The idea is to take any large project and formulate a list of things (maybe 5 things per day) that will take you 10 minutes or less per chore.  Do these things first in the morning.  You will feel energized and more in control of your life.  In fact, by completing the 5 micro-chores you will gain momentum to spend extra time on the projects.  This helps to de-stress your life and bring about organization.

If you find yourself in the throes of a large project, or several projects, break down very simple steps towards accomplishing your goals.  For example, instead of listing “unpacking” I wrote micro-chores like: unpack one box, hang up one thing, etc… With respect to my regular “to-do’s” I also created a micro-chore list: grade 5 papers, 10 minutes return emails, print draft of paper, and so on.

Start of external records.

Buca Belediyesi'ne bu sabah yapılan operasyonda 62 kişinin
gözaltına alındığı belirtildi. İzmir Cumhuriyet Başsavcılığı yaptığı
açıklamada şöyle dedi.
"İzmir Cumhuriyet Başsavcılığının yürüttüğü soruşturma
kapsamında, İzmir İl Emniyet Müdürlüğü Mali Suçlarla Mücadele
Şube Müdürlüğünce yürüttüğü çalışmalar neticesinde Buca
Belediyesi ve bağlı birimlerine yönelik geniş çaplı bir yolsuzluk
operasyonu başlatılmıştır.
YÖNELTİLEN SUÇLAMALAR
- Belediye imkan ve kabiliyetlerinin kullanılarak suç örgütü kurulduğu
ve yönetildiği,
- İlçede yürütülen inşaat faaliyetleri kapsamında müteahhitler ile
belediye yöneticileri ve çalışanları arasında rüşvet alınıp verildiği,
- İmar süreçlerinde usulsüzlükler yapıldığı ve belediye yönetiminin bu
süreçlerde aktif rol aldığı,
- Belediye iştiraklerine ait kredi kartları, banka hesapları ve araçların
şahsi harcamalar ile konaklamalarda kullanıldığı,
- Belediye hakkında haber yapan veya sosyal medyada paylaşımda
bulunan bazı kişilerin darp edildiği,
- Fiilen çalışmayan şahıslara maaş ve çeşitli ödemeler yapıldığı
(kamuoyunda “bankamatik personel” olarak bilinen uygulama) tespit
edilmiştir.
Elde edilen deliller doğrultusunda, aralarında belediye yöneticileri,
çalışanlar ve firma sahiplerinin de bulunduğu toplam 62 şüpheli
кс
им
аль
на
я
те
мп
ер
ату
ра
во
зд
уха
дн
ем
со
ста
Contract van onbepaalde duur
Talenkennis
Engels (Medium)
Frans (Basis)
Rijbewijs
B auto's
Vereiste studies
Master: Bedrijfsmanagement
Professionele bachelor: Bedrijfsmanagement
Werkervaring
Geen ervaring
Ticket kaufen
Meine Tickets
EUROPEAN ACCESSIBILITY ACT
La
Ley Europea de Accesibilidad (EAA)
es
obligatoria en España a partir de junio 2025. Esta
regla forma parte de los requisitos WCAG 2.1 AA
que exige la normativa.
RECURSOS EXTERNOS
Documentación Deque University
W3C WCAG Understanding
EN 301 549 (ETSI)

One more important way to deal with being overwhelmed is to take a moment to thank people who have supported you in some way.  A quick text or email will do.  Showing gratitude builds character and puts your woes into perspective because stress can give the illusion that one is alone in the world, but when you reach out that illusion dissipates.  Let people know you appreciate them.

Here are some thank you’s of my own (mush alert!):

1. Thank you to my husband-partner-love for being wonderful throughout this chaos and for regularly getting take-out sushi or Mexican food.

2. Thank you to my dear friend, the brilliant and stylish designer Courtney Bates for helping me pick out tile and furniture for the new place.

3. Thank you to my students who have shown a lot of patience while I sort through your assignments.  You are bright, you make me laugh, and teaching is an absolute joy because of you.

4. Thank you to 7-11 for making the extra shot of caffeine free with coffee purchase.